Theoretical Maximum File System Size
So lets do a real comparison of "theorteical maximum file system size". The theoretical maximum file system size of VxFS, with the current version 7 disk layout, is 2^85 bytes (32 yottabytes or 32,768 zettabytes). With some knowledge of the VxFS disk layout, this is easy to calculate. In a multi-device file system, VxFS reserves 16 bits for the device number, 56 bits for the file system block number, and has a maximum file system block size of 8192 bytes (2^13 bytes). Putting these together we get a theoretical maximum file system size of 2^16 devices * 2^56 blocks/device * 2^13 bytes/block == 2^85 bytes.
(Note that going past 2^63 bytes in a file or 2^64 blocks in a file system will probably require a change to the Operating System APIs, which currently use 64 bit fields to hold these numbers).
Of course that's just with the current disk layout. VxFS has gone through 6 revisions of it's disk layout since 1989 and each time we've provided an online upgrade from the previous version(s) of the disk layout. Further, we support older versions of the disk layout for several years after we introduce a newer version, so upgrading is relatively painless for our customers.
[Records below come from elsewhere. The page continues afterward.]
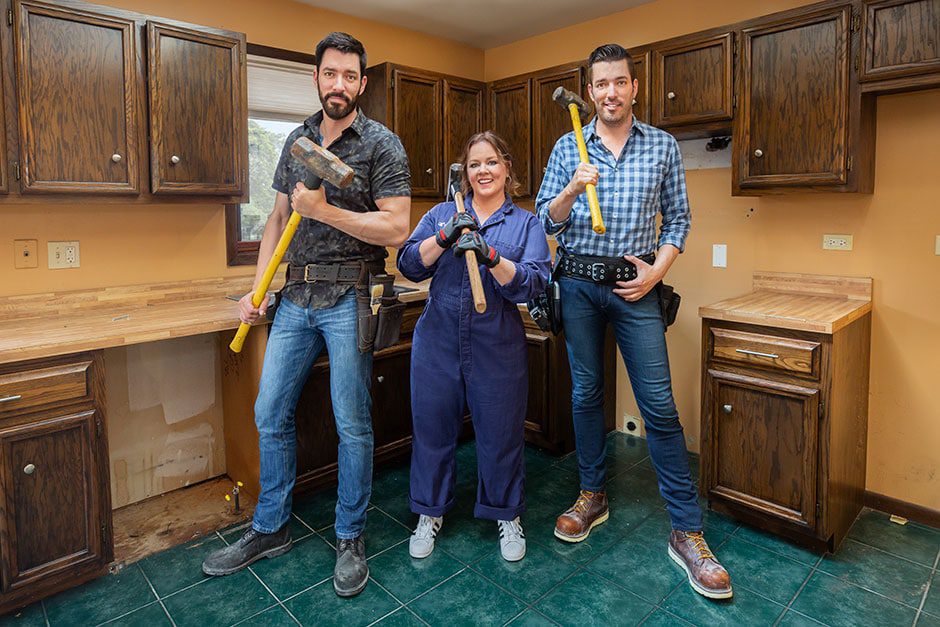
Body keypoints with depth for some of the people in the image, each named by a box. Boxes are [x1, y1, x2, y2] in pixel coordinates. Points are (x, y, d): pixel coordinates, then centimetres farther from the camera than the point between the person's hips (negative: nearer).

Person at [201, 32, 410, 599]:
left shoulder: (382, 144, -3)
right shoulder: (297, 142, 15)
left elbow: (396, 229, -12)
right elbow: (279, 219, 16)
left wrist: (324, 210, -16)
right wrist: (258, 288, 8)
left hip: (350, 299, -6)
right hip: (297, 296, 6)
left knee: (352, 424, 2)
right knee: (270, 414, 10)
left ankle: (351, 538, 21)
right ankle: (270, 530, 29)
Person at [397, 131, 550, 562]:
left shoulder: (526, 224, 5)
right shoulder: (442, 214, 10)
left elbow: (531, 284, -10)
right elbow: (410, 265, -1)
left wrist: (489, 257, -24)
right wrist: (443, 238, -16)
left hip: (498, 346, -1)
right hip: (438, 340, 2)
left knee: (500, 431, 9)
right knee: (433, 426, 11)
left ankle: (506, 515, 33)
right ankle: (430, 513, 34)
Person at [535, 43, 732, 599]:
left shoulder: (663, 146, 6)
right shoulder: (568, 147, 7)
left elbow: (678, 218, 8)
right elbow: (546, 221, 3)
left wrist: (656, 271, -6)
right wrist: (573, 189, -17)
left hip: (636, 285, -1)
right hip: (578, 283, 1)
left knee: (660, 405, -3)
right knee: (586, 392, 9)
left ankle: (688, 531, 6)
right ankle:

This year has seen the first shipment of 1 Tbyte disk drives. If current trends continue (which seems unlikely), we'll see 512 Ebyte (exabyte) disk drives in about 21 years, around which time a new version of the VxFS disk layout would be required. Of course we'll probably have revised the disk layout to offer other new features before than, but this should give some feeling for the scalability of the current layout.
ZFS is Not Quite 128 Bits
Sun's paper contains another error when it's claim that the scalability of ZFS is "128 bits". While I've already discussed the mistake of comparing the maximum supported file system size of a VxFS file system to the theoretical maximum scalability of ZFS , it appears that the maximum size of a ZFS file system is a good deal less than 2^128 blocks that is claimed. Based on this description of the ZFS disk layout, a block pointer consists of a 32 bit device number, a 63 bit block offset (number), and some other information (see the description of block pointers at the start of Chapter 2 or look at the definition of blkptr_t in /usr/src/uts/common/fs/zfs/sys/spa.h in the Open Solaris source code).
Since ZFS block offsets are always in units of 512 bytes, this means the maximum size of a ZFS file system is 2^32 devices * 2^63 blocks * 2^9 bytes/block == 2^104 bytes This is not exactly the 2^128 blocks claimed in the white paper.
Now, 2^104 bytes for ZFS is still a lot more than the 2^85 bytes for VxFS, but for all practical purposes they're the same -- larger than anything required for the forsee-able future. And, frankly, I think allowing ZFS 2^104 bytes is a overly generous since that includes an assumption of 4 billion devices. I have a difficult time imagining more than 100,000 disk devices in a data center. If we limit ZFS to 131,072 devices (2^17 devices), then the maximum file system size drops to 2^87 bytes which is pretty darn close to VxFS.
Sun has made a number of comparisons between ZFS and VxFS. In the area of scalability, Sun has considerably exaggerated any differences that might exist between the two file systems. In subsequent blog entries I'll look at some of the other issues Sun raises, particularly performance.
Much like benchmark results, claims of scalability need to be examined carefully and treated with skepticism.